> HOW TO COMPLETE THIS TASK
Answer with a number only, giving how many lines in the data below include "amount".
##### TASK MATERIAL
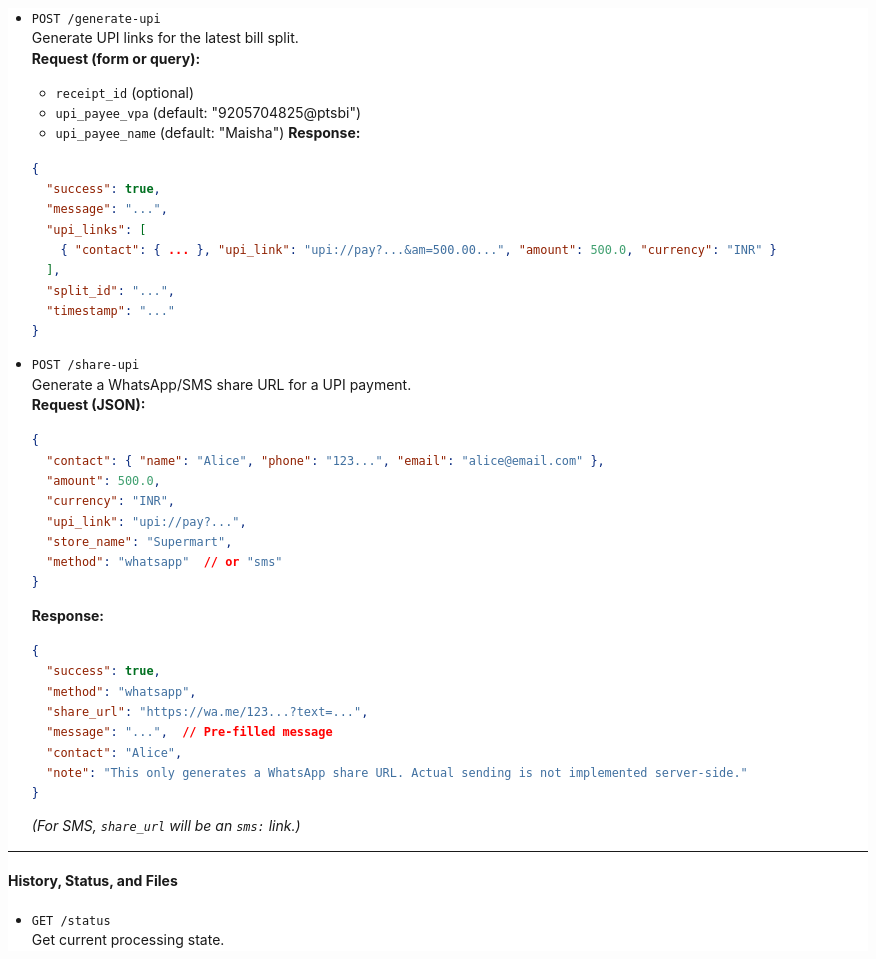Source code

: - `POST /generate-upi`  
  Generate UPI links for the latest bill split.  
  **Request (form or query):**
    - `receipt_id` (optional)
    - `upi_payee_vpa` (default: "9205704825@ptsbi")
    - `upi_payee_name` (default: "Maisha")
  **Response:**  
  ```json
  {
    "success": true,
    "message": "...",
    "upi_links": [
      { "contact": { ... }, "upi_link": "upi://pay?...&am=500.00...", "amount": 500.0, "currency": "INR" }
    ],
    "split_id": "...",
    "timestamp": "..."
  }
  ```

- `POST /share-upi`  
  Generate a WhatsApp/SMS share URL for a UPI payment.  
  **Request (JSON):**
  ```json
  {
    "contact": { "name": "Alice", "phone": "123...", "email": "alice@email.com" },
    "amount": 500.0,
    "currency": "INR",
    "upi_link": "upi://pay?...",
    "store_name": "Supermart",
    "method": "whatsapp"  // or "sms"
  }
  ```
  **Response:**  
  ```json
  {
    "success": true,
    "method": "whatsapp",
    "share_url": "https://wa.me/123...?text=...",
    "message": "...",  // Pre-filled message
    "contact": "Alice",
    "note": "This only generates a WhatsApp share URL. Actual sending is not implemented server-side."
  }
  ```
  *(For SMS, `share_url` will be an `sms:` link.)*

---

#### **History, Status, and Files**

- `GET /status`  
  Get current processing state.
##########
> ANSWER BOX
2